Algermissen rief dazu auf, "die Erinnerung an die vielen wach zu halten, die mit dazu beigetragen haben, dass das Unrechtssystem gewaltlos zu Fall kam". Er nannte "die mutigen Bürgerrechtler und die friedlichen Demonstranten", aber auch Vertreter von Kirche und Politik, "die prophetisch und entschieden gehandelt haben".

"Freiheit ist ein ebenso kostbares wie anspruchsvolles Gut", betonte der Bischof des Bistums Fulda. "Als Christen müssen wir immer wieder darauf hinweisen, dass es keine Freiheit ohne Bindung und Begrenzung geben kann." Er mahnte, "Gesicht zu zeigen gegen alle Kräfte, die mit billigen Parolen und auf menschenverachtende Weise ihre extremen Vorstellungen durchsetzen wollen".

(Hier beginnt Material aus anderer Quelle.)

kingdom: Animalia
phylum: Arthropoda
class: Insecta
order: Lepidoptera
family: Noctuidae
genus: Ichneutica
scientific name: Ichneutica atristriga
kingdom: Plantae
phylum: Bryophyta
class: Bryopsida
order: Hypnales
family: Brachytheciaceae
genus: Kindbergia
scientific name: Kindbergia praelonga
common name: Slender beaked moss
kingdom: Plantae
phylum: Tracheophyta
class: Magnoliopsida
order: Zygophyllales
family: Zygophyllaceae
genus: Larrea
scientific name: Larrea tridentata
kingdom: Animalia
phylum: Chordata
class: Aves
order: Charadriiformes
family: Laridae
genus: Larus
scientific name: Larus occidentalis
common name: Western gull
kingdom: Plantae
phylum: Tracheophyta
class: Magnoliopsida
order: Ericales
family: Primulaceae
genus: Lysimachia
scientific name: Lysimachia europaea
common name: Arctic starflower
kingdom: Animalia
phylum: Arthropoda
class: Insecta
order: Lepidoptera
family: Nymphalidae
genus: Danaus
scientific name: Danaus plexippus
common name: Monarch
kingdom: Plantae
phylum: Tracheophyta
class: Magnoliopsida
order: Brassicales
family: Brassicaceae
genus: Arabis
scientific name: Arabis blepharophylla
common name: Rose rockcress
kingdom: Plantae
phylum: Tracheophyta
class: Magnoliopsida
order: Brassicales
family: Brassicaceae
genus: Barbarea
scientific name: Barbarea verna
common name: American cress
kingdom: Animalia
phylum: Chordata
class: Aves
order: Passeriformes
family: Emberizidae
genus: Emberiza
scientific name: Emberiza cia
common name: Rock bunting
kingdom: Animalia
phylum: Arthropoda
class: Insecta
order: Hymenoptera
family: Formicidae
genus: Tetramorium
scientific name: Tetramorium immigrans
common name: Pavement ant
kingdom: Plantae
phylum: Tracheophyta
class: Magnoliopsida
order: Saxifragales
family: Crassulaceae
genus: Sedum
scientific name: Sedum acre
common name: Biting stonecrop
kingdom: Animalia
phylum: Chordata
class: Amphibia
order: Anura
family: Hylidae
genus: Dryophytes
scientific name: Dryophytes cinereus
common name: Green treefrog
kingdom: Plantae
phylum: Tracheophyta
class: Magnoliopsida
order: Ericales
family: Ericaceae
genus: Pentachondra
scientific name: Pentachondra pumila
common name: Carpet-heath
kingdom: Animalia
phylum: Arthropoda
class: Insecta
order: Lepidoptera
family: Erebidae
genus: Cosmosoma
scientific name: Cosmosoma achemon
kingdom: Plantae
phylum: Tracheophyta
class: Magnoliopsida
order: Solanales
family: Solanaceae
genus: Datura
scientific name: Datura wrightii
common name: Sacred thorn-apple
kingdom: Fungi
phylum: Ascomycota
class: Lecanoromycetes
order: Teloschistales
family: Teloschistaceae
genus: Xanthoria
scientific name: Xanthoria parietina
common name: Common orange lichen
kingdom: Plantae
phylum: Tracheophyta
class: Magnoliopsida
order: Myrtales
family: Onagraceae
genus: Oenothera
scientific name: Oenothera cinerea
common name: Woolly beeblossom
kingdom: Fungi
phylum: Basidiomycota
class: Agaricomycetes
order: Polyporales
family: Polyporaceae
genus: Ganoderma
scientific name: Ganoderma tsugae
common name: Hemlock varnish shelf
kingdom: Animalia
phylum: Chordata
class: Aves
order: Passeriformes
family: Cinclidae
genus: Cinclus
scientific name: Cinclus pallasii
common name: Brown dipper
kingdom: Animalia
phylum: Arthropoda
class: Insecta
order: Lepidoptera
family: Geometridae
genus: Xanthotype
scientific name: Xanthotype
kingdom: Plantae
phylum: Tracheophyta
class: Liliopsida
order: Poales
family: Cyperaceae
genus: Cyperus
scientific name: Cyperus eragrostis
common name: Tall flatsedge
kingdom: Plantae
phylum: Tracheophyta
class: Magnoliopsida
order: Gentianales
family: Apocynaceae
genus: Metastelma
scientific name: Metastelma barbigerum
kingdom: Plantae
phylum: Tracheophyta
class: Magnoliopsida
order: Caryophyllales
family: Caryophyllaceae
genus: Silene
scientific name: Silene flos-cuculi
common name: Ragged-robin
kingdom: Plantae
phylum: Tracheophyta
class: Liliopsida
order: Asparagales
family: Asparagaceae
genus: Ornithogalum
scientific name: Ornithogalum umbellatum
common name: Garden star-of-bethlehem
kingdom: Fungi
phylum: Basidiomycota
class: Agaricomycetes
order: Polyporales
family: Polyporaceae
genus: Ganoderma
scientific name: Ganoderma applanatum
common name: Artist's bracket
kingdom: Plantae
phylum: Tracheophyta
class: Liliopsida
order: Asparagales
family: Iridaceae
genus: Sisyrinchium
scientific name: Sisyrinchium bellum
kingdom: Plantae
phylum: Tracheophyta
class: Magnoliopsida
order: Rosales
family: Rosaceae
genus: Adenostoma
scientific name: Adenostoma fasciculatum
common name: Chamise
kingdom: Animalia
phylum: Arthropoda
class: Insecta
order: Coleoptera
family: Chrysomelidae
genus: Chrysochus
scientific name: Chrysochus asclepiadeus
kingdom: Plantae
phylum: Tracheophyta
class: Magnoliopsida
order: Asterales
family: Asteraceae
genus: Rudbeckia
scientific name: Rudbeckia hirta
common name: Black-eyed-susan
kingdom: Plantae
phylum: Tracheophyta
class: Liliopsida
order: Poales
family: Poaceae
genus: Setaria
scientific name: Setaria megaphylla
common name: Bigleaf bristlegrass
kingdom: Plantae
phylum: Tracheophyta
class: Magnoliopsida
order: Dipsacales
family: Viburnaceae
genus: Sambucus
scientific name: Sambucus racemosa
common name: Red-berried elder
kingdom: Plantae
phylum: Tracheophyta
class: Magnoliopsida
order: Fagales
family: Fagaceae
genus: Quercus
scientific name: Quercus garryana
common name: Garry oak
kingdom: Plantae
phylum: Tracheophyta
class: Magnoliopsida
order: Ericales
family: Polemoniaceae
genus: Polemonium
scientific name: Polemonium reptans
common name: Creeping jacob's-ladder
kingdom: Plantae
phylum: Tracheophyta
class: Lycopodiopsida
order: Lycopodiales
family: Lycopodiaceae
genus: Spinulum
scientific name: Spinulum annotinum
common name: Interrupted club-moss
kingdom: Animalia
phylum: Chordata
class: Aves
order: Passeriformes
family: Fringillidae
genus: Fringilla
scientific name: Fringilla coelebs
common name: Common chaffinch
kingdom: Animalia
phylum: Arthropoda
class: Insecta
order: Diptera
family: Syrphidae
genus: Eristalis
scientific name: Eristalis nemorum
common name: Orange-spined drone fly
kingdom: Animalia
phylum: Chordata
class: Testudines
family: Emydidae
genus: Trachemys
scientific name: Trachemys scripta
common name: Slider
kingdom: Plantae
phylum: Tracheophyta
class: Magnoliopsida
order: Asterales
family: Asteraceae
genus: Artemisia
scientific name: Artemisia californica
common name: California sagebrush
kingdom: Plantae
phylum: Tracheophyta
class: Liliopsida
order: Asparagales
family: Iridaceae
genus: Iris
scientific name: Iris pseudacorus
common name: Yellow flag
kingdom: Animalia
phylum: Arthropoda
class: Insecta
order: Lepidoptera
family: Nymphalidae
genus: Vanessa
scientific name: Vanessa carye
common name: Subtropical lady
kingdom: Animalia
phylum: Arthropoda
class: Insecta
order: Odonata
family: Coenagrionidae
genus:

Evangelische Synode im Zeichen des Gedenkens

Ganz im Zeichen des Gedenkens an den Fall der Mauer stand auch der Eröffnungsgottesdienst der Tagung der Synode der Evangelischen Kirche in Deutschland (EKD) am Sonntag in der Dresdener Kreuzkirche. Der Landesbischof der Evangelisch-Lutherischen Landeskirche Sachsens und stellvertretende EKD-Ratsvorsitzende, Jochen Bohl, erinnerte in seiner Predigt daran, dass vor dem Herbst 1989 "die umstürzenden Ereignisse unter dem Dach der Kirche vorbereitet" wurden.

Die Kirchen seien die einzigen Institutionen in der Gesellschaft der DDR gewesen, "die sich dem Druck des diktatorischen Staates zu widersetzen und trotz aller Pressionen ihr Eigenleben nach ihrem Selbstverständnis zu gestalten wussten". Die Texte der Ökumenischen Versammlungen in Dresden und Magdeburg zu Frieden, Gerechtigkeit und Bewahrung der Schöpfung 1988/89 hätten dabei eine Tiefenwirkung gewonnen.

Weiter meinte Bohl: "Es war eine friedliche und auch eine protestantische Revolution, denn zu einem guten Teil wurde sie von evangelischen Christinnen und Christen gemacht." 1989 sei eine "angefochtene Kirche" ihrem Herrn treugeblieben. Bohl mahnte auch, an diesem Tag den 9. November 1938 "und was ihm folgte" nicht zu vergessen; "also sehen wir demütig auf unsere Geschichte, weichen ihr nicht aus", fügte er hinzu.